Volume 493: debated on Tuesday 2 June 2009

9. What her latest assessment is of the effect of home information packs on the housing market; and if she will make a statement. (277607)

Independent research into the impact of home information packs was undertaken by Europe Economics. The implementation of HIPs is being kept under review and an evaluation of the HIPs programme is currently planned for 2010 by updating “The HIPs Baseline Research Report”.

In another survey, 89 per cent. of professionals said that HIPs would not benefit buyers. In the age of rhetoric and of trusting professionals, why should we believe what the Government say, not the professionals?

I dispute what the hon. Gentleman says. Professionals are telling us that information is vital, and giving buyers information about probably the biggest purchase in their lives benefits the whole home buying and selling process. Roger Wilson of Connells, one of the country’s largest estate agents, has said:

“Knowledge is key when it comes to building confidence for any big purchase and prospective home buyers need to do their research and gather as much information as possible. The new PIQ, EPC and other elements of the Home Information Pack mean buyers will have more information about a home from the very first day it goes on the market.”

Professionals are actually welcoming the HIP.

Professionals such as LMS in my constituency are proud of the work that they do in providing HIPs to many people. Will my hon. Friend take this opportunity to say how he intends to continue his drive, after the review, to relieve the downward pressure on conveyancing by moving towards a system of electronic conveyancing?

My hon. Friend makes an interesting point. Electronic conveyancing can speed up the process hugely. We remain committed to ensuring that we can simplify and streamline the home buying and selling process. Some £1 million a week is wasted in abortive home purchases and sales, and that can cause heartache to the people involved and disruption to the economy, so we remain committed to HIPs. We want to provide information up front to allow buyers to make an informed choice.

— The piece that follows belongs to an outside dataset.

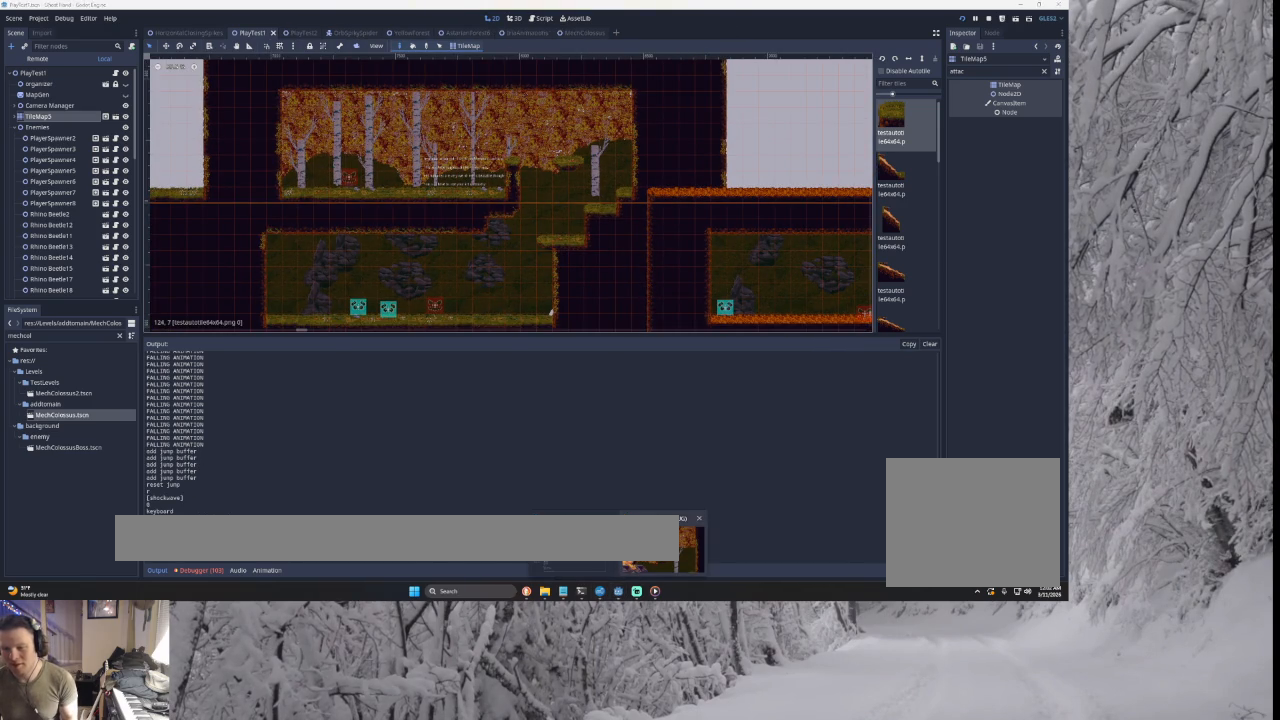
{"buttons": ["CROSS"], "left_stick": "center", "right_stick": "center", "events": []}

Further to the Minister’s response to my hon. Friend the Member for Rochford and Southend, East (James Duddridge), will he guarantee that the review will include consultation with estate agents up and down the country to assess the level of demand from house buyers for home information packs and to assess the number of packs that have been produced but never used, and the cost involved? If the demand is extremely low, as I predict it will be, will he at least make them voluntary and not a statutory requirement?

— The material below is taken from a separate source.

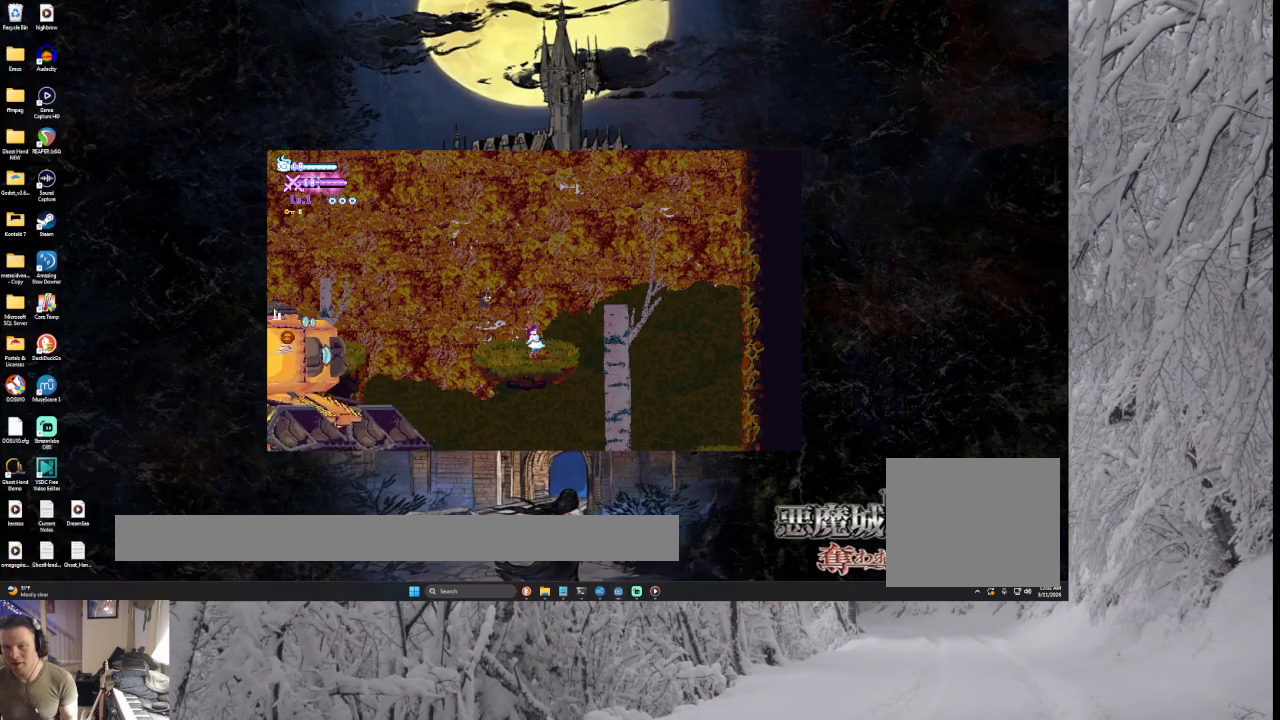
{"buttons": ["CROSS"], "left_stick": "center", "right_stick": "center", "events": []}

No, we have no plans to make them a voluntary requirement. The hon. Lady touches on an important point. Sometimes, buyers and sellers—particularly buyers—do not get to see the HIP. That is not in anybody’s interests. One key idea that we are trying to push forward, along with the industry, is that estate agents and others involved in the home buying and selling process should ensure that home buyers see the HIP. As I said in a previous answer, information is key. This is the biggest purchase that someone will make and it is important that home buyers get to see the home information pack and make informed choices accordingly.